Nausicaa of the Valley of the Wind

To date Daniel has probably seen Nausicaa of the Valley of the Wind at least a dozen times. He’s watched Spirited Away twice, and Princess Mononoke only once (he keeps saying he doesn’t like it because of “all the blood,” but I suspect there’s something else he doesn’t like about it that he just can’t quite articulate, given all the battles that take place in Nausicaa), but he cannot seem to get enough of Nausicaa.

For those unfamiliar with Miyazaki’s first film, Nausicaa of the Valley of the Wind takes place a thousand years after a great war that practically destroyed the earth, polluting the soil and killing off most of humanity. Giant warriors had been created that destroyed entire cities, then turned to stone when they were no longer needed. The story opens with Nausicaa investigating the Toxic Forest, where the plants produce spores that will kill humans who breath them in. She has to rescue Lord Yupa from a giant insect called an Ohmu, and the two return to the valley where they live. For more on the story, there is a great summary in an article at Patheos.

The long and short of it is that Nausicaa is the hero of the story, able to communicate with the giant insects that protect the Toxic Forest, smart and curious enough to discover why the forest is toxic and how it can and will become detoxified, compassionate toward others, and yet a skilled and dangerous warrior when necessary. Her father being the king of the people of the valley, Nausicaa is a princess. Which prompted Daniel to first ask me to not tell anyone that he “likes a princess movie,” and to later say that he likes Nausicaa because “she doesn’t just sit around and do nothing, like those other princesses.”

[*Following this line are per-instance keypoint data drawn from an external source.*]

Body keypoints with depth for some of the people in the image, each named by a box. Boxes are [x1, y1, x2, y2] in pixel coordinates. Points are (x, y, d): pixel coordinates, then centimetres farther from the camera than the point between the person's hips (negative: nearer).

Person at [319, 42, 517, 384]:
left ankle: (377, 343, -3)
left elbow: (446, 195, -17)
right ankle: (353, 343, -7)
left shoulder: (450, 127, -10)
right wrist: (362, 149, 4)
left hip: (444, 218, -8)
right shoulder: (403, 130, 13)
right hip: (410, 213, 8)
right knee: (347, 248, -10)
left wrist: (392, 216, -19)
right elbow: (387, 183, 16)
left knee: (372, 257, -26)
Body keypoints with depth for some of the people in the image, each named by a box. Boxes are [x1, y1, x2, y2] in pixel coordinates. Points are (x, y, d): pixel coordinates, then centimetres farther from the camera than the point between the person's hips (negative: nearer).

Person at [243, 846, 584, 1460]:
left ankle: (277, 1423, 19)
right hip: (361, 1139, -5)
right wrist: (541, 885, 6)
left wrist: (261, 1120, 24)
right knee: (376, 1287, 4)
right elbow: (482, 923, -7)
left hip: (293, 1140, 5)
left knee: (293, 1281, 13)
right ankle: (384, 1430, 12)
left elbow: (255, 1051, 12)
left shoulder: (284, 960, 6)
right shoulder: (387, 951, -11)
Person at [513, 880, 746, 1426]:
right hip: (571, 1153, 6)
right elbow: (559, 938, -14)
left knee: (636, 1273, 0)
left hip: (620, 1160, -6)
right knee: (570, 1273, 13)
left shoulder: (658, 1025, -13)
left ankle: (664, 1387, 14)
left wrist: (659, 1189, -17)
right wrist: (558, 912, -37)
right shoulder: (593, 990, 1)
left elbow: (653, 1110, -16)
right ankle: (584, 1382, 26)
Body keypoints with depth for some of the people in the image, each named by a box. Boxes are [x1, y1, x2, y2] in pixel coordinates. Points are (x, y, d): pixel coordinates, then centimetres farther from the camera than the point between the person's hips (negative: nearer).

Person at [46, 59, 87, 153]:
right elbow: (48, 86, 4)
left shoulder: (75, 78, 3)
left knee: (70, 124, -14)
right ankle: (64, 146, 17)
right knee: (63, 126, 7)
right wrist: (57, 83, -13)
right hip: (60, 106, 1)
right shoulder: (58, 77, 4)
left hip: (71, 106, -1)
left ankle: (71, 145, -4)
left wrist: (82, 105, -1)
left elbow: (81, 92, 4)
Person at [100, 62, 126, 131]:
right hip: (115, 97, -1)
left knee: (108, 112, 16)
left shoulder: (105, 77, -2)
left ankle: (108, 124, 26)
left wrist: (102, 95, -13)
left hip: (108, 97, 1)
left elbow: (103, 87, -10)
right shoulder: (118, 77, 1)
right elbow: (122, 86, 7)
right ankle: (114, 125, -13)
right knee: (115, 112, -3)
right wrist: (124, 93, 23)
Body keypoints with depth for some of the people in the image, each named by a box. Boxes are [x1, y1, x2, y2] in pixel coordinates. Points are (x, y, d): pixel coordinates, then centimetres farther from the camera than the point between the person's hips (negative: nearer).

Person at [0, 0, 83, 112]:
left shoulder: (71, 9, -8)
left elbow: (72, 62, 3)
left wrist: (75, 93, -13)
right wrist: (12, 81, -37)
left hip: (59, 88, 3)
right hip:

Indeed, Nausicaa is no Disney Princess (though more recent Disney princesses have gained more agency than have past princesses). She is brave, intelligent, curious, wise, compassionate, thoughtful — she has both killed and wept over killing, and her desire to no longer kill and to prevent more killing, whether human or insect, drives even greater bravery on her part. This is Daniel’s hero.

And Daniel’s love of Nausicaa has even managed to elevate Rey from Star Wars Episodes VII and VIII to being his favorite character (a place previously held by Kyo Ren). After all, if it’s okay to admire one female hero, it’s surely okay to admire another.

In any case, Daniel has found the movie he happily watches over and over and over and over and over. And he’s even gotten to a point where he’s memorized entire sections of dialogue. But this doesn’t necessarily mean he’s not watching other things. But, as we learned last weekend, when I asked him if he wanted to watch Harry Potter and the Goblet of Fire, the answer is “yes” — if he can watch Nausicaa afterwards.